Prévert

Yolande Moreau et Christian Olivier créent un spectacle autour de Jacques Prévert. Pour faire le portrait d’un poète.

D’une rencontre presque de hasard est né ce spectacle en forme de cadeau. C’est à la suite d’une soirée organisée autour des collages de Prévert où étaient réunis Yolande Moreau et Christian Olivier pour dire et chanter des textes du poète, que ces deux-là décident de poursuivre l’aventure. Et voilà ce spectacle magnifique qui permet de réentendre la poésie drue, évidente, tendre, acide parfois, du grand poète Jacques Prévert et d’en dessiner un portrait en relief. Des phrases s’égrènent, aphorismes cocasses, savoureux (« J’aime bien mieux tes lèvres que mes livres ».. .), des images défilent de l’homme au mégot accroché au coin des lèvres… Les instruments de musique ont pris place sur la scène. Le spectacle peut commencer.

Arrangements musicaux

Parfaitement composé, le choix des textes est à l’image de la richesse de l’œuvre, textes connus (Le tendre et dangereux visage de l’amour) ou moins connus (sur Dieu, par exemple), chansons immortelles, textes surréalistes, ou engagés, à la flamme humaniste (Le petit bruit de l’œuf dur) qui trouvent une résonance actuelle : « On peut quand même pas tout leur prendre aux pauvres ». Christian Olivier, membre fondateur du groupe des Têtes Raides, a mis des textes en musique, signé des arrangements (certains nouveaux, comme pour Je suis comme je suis). Il chante de sa voix grave et chaude, seul ou en duo avec la comédienne, qui interprète des chansons ou dit des textes. Son interprétation de Adrien est vertigineuse : «Adrien fais pas la mauvaise tête, reviens… je t’aimais bien » et de faire naître un sentiment étrange et inquiétant, renouant avec son accent et appuyant, trainant sur les voyelles. Une présence unique.

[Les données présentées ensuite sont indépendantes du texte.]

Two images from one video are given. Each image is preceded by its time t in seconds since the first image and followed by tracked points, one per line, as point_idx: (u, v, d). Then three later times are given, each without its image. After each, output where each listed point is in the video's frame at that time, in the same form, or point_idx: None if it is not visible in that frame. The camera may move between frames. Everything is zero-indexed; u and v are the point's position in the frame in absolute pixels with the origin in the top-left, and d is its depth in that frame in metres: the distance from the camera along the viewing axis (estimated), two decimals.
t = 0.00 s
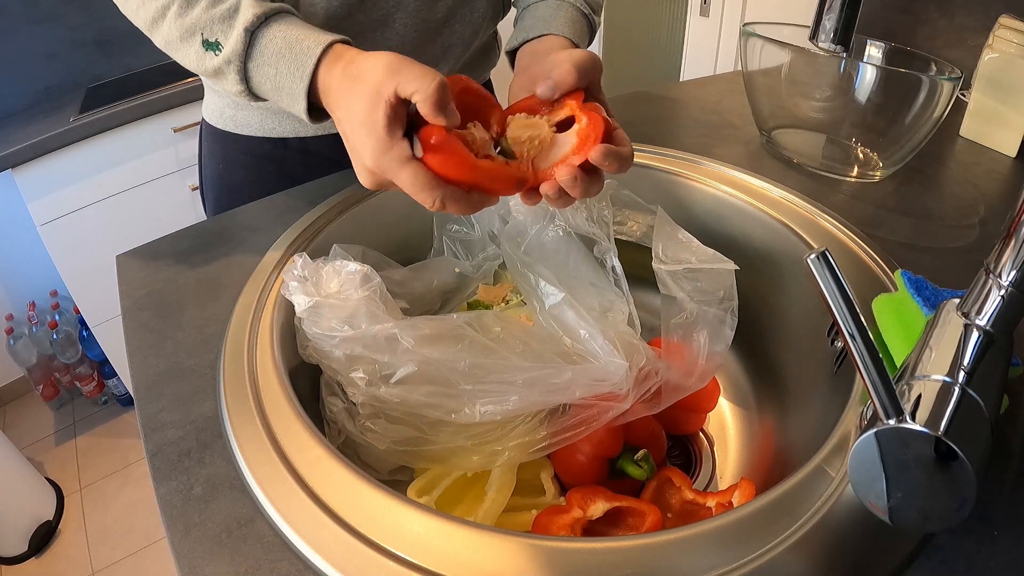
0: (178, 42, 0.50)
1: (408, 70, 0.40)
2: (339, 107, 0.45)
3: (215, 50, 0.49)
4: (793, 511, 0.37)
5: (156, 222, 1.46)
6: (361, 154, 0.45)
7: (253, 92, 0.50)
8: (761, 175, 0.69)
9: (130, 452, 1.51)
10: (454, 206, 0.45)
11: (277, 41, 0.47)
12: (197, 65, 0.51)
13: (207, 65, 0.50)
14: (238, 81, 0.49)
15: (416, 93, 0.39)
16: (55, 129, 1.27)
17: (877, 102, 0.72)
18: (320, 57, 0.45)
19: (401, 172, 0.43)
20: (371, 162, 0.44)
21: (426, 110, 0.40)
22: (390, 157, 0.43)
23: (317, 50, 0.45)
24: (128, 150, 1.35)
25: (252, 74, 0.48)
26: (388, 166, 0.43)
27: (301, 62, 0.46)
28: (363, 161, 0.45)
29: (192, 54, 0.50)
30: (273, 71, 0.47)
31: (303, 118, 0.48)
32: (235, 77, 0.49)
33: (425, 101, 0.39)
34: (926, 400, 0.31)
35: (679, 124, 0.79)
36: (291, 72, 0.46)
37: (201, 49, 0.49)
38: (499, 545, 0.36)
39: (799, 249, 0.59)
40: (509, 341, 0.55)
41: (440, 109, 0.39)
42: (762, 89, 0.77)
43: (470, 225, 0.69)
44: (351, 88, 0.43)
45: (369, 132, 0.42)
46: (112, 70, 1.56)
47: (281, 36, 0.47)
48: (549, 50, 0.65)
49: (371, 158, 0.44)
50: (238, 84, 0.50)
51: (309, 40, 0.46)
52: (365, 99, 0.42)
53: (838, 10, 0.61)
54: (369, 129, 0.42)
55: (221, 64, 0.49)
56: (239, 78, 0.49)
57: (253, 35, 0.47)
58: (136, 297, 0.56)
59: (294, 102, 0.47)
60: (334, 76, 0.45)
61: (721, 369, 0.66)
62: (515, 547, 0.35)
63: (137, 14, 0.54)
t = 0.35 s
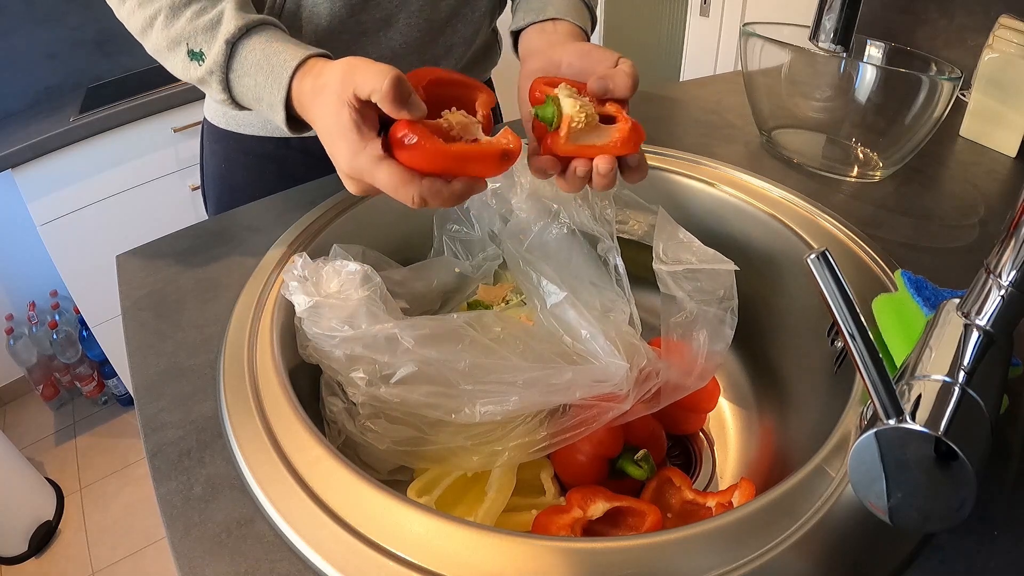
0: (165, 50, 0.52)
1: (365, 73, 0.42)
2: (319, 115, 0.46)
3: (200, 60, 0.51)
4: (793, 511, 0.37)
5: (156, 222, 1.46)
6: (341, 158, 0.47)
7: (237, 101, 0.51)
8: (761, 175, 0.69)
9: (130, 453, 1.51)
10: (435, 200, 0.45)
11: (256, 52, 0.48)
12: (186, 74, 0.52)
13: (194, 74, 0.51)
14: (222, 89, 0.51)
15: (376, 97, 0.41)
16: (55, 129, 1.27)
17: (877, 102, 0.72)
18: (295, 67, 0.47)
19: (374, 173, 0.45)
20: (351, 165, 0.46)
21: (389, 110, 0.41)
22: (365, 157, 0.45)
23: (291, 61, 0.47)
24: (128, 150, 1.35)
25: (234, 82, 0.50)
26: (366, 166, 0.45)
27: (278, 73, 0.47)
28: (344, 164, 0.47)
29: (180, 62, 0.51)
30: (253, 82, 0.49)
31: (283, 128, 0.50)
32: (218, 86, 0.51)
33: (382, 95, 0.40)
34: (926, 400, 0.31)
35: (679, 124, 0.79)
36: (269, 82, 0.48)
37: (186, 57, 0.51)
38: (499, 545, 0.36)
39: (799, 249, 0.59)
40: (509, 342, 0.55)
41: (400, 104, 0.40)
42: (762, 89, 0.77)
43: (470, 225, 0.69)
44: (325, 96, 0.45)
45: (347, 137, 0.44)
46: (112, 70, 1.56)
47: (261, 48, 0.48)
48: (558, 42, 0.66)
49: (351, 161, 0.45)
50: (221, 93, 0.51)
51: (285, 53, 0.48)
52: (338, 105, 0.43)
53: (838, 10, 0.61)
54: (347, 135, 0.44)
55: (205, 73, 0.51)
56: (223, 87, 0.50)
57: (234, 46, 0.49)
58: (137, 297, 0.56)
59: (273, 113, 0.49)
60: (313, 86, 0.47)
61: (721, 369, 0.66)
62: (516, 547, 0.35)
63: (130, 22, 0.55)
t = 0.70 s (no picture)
0: None
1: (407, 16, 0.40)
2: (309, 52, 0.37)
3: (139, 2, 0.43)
4: (793, 511, 0.37)
5: (156, 222, 1.46)
6: (332, 110, 0.38)
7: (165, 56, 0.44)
8: (761, 175, 0.69)
9: (130, 453, 1.51)
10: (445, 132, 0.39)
11: None
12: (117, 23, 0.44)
13: (126, 18, 0.44)
14: (155, 32, 0.43)
15: (453, 75, 0.36)
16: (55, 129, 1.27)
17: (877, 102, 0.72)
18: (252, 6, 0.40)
19: (385, 154, 0.39)
20: (344, 120, 0.37)
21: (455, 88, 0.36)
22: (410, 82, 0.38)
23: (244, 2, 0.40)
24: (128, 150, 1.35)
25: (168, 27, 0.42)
26: (387, 113, 0.37)
27: (225, 14, 0.41)
28: (330, 116, 0.38)
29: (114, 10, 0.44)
30: (193, 23, 0.42)
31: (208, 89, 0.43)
32: (152, 28, 0.43)
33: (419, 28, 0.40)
34: (926, 400, 0.31)
35: (679, 124, 0.79)
36: (211, 22, 0.41)
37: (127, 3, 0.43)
38: (499, 545, 0.36)
39: (799, 249, 0.59)
40: (509, 341, 0.55)
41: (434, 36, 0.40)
42: (762, 89, 0.77)
43: (469, 225, 0.69)
44: (352, 25, 0.36)
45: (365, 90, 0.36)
46: (112, 70, 1.56)
47: None
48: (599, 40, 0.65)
49: (349, 117, 0.37)
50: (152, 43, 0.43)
51: None
52: (378, 45, 0.35)
53: (838, 10, 0.61)
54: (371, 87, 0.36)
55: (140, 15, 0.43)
56: (156, 28, 0.43)
57: None
58: (136, 297, 0.56)
59: (204, 60, 0.42)
60: (306, 14, 0.38)
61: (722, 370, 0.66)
62: (516, 547, 0.35)
63: None
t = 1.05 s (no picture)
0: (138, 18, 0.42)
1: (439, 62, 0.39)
2: (342, 95, 0.37)
3: (179, 28, 0.40)
4: (793, 511, 0.37)
5: (156, 222, 1.46)
6: (368, 154, 0.37)
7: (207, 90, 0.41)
8: (761, 175, 0.69)
9: (130, 453, 1.51)
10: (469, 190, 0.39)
11: (254, 31, 0.39)
12: (154, 46, 0.41)
13: (164, 45, 0.41)
14: (197, 64, 0.40)
15: (482, 123, 0.35)
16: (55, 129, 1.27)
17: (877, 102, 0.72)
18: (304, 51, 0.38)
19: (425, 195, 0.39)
20: (379, 164, 0.37)
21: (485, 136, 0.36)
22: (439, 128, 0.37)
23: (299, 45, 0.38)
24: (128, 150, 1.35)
25: (214, 61, 0.40)
26: (418, 162, 0.37)
27: (280, 57, 0.38)
28: (365, 159, 0.37)
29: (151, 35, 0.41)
30: (241, 61, 0.39)
31: (256, 128, 0.40)
32: (194, 59, 0.40)
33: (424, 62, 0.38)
34: (926, 400, 0.31)
35: (679, 124, 0.79)
36: (263, 67, 0.38)
37: (165, 25, 0.40)
38: (499, 544, 0.36)
39: (799, 249, 0.59)
40: (509, 341, 0.55)
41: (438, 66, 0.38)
42: (762, 89, 0.77)
43: (470, 225, 0.69)
44: (387, 71, 0.36)
45: (396, 137, 0.36)
46: (112, 70, 1.56)
47: (262, 24, 0.39)
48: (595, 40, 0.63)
49: (382, 161, 0.37)
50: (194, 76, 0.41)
51: (293, 35, 0.39)
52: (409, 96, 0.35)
53: (838, 10, 0.61)
54: (400, 135, 0.35)
55: (182, 43, 0.40)
56: (199, 60, 0.40)
57: (230, 18, 0.39)
58: (136, 297, 0.56)
59: (252, 104, 0.39)
60: (350, 62, 0.37)
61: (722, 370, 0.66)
62: (516, 547, 0.35)
63: None
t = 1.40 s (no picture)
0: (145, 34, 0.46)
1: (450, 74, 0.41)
2: (346, 106, 0.39)
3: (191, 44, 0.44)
4: (793, 511, 0.37)
5: (156, 222, 1.46)
6: (374, 167, 0.40)
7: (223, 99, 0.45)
8: (761, 175, 0.69)
9: (130, 453, 1.51)
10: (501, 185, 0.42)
11: (261, 42, 0.42)
12: (170, 62, 0.45)
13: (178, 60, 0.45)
14: (212, 80, 0.44)
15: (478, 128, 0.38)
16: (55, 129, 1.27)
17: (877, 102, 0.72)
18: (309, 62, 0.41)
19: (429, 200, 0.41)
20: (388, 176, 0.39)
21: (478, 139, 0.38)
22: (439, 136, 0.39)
23: (306, 55, 0.41)
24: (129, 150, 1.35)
25: (227, 76, 0.43)
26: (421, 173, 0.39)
27: (286, 68, 0.41)
28: (375, 170, 0.40)
29: (165, 51, 0.45)
30: (251, 75, 0.42)
31: (274, 135, 0.43)
32: (208, 75, 0.44)
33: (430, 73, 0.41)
34: (926, 400, 0.31)
35: (679, 124, 0.79)
36: (272, 80, 0.41)
37: (178, 42, 0.44)
38: (499, 544, 0.36)
39: (799, 249, 0.59)
40: (509, 341, 0.55)
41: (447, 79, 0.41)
42: (762, 89, 0.77)
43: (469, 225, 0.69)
44: (385, 87, 0.37)
45: (391, 150, 0.38)
46: (112, 70, 1.56)
47: (267, 36, 0.42)
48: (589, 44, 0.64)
49: (390, 174, 0.39)
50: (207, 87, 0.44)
51: (298, 44, 0.42)
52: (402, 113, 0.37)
53: (838, 10, 0.61)
54: (394, 148, 0.37)
55: (195, 58, 0.44)
56: (213, 77, 0.44)
57: (237, 30, 0.43)
58: (136, 298, 0.56)
59: (267, 114, 0.42)
60: (355, 74, 0.39)
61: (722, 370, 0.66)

Voyage au cœur d’une œuvre

Le grand plateau de la Salle Renaud-Barrault est entièrement habité par l’esprit du poète. L’humaniste Prévert est là, comme l’anticléricaliste, et l’anarchiste n’est pas oublié. Jeux de mots, histoires de rien, bouts de vie dérisoires, tout se mêle dans ce spectacle fluide, riche, généreux et libre comme l’était celui qui l’a inspiré et qu’il fait rudement bon entendre aujourd’hui. Le trio de musiciens est impeccable : Serge Begout à la guitare, Pierre Payan aux cuivres, clavier, à la scie musicale et pour les bruitages, et Scott Taylor à l’accordéon, aux cuivres et percussions. Yolande Moreau et Christian Olivier forment un duo fraternel et humain, chanteurs d’hier et d’aujourd’hui qui donnent des Feuilles mortes une interprétation bouleversante. Ils saluent l’assistance sur « Compagnons des mauvais jours, je vous souhaite une bonne nuit… Dormez/ Rêvez/ Moi je m’en vais ». Et de s’en aller, nous laissant les rêves d’un poète.

 

Prévert                            * * * *

Théâtre du Rond-Point, 2 bis avenue Franklin D. Roosevelt, Paris 8e. Tél. 01 44 95 98 21. www.theatredurondpoint.fr Jusqu’au 10 février.

Tournée : Epinal le 19 mars, Lons-le-Saunier le 20 mars, Nevers le 21 mars, Caluire les 22 et 23 mars, Chenove le 3 avril, Bourg-en-Bresse les 4 et 5 avril, Portes-les-Valence le 23 mai, Grasse les 24 et 25 mai.